Die arthroskopische Labrumrefixation bei vorderer Schulterinstabilität

Abstract
Comparing open with arthroscopic labral reconstruction for anterior shoulder instability we found a higher recurrence rate after arthroscopic capsulolabral repair. The aim of this study was, to analyse the reasons for recurrent instability after arthroscopic labral repair. Between 1989 and 1995 we performed a arthroscopic labral reconstruction on 187 patients with anterior shoulder instability. 118 patients (63%) were treated with a transglenoid suture technique and 69 patient (37%) with a suture anchor technique. The average age at the time of the operation was 26.4 +/- 6.3 years (14-52 years). There were 41 women (21.9%) and 146 men (78.1%). The minimum follow-up was 18 months. The average follow-up was 3.7 +/- 1.1 years. The average Rowe Score increased from 34.7 points (0-75) preoperatively to 75.3 points (15-100) postoperatively. There were 47 (25.1%) excellent. 76 (40.6%) good, 21 (11.3%) fair, and 43 (23.0%) poor results. 105 patients (56.1%) regained their preoperative level of activity. 50 patients (26.7%) had recurrent subluxations or dislocations postoperatively. All failures occurred within two years (0.5-21 months) after the operation. Failure rates were associated with the patients age (p < 0.001), the level of activity (p < 0.05), the number of the preoperative dislocations (p < 0.01), the degree of the labral lesion (p < 0.001), and the operation method (p < 0.05).

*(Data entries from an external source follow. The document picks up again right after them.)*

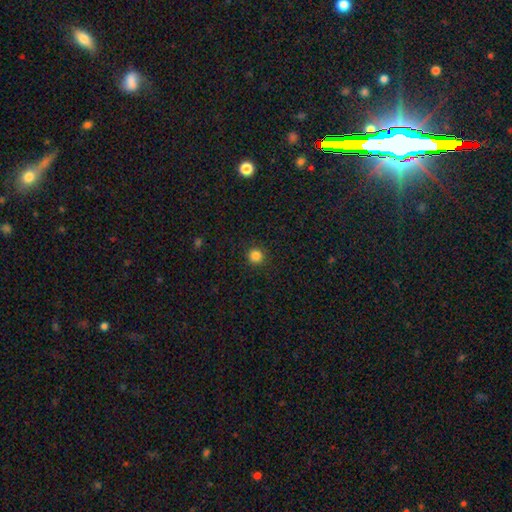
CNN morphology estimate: Smooth or featured?
  - smooth: 85% *
  - star or artifact: 12%
  - featured or disk: 4%
How rounded?
  - round: 95% *
  - in between: 4%
  - cigar-shaped: 1%
Merging?
  - none: 92% *
  - minor disturbance: 5%
  - major disturbance: 2%
  - merger: 1%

No correlation was found for the parameters sex, handiness, time between luxation and operation, size of Hill-Sachs-lesion and numbers of used sutures or anchors. We prefer the arthroscopic suture anchor technique if there are less than 5 preoperative dislocation and a type 1 or 2 labral lesion. If there are more than 5 preoperative dislocations and a degenerative labrum defect we favor the open Bankart repair technique.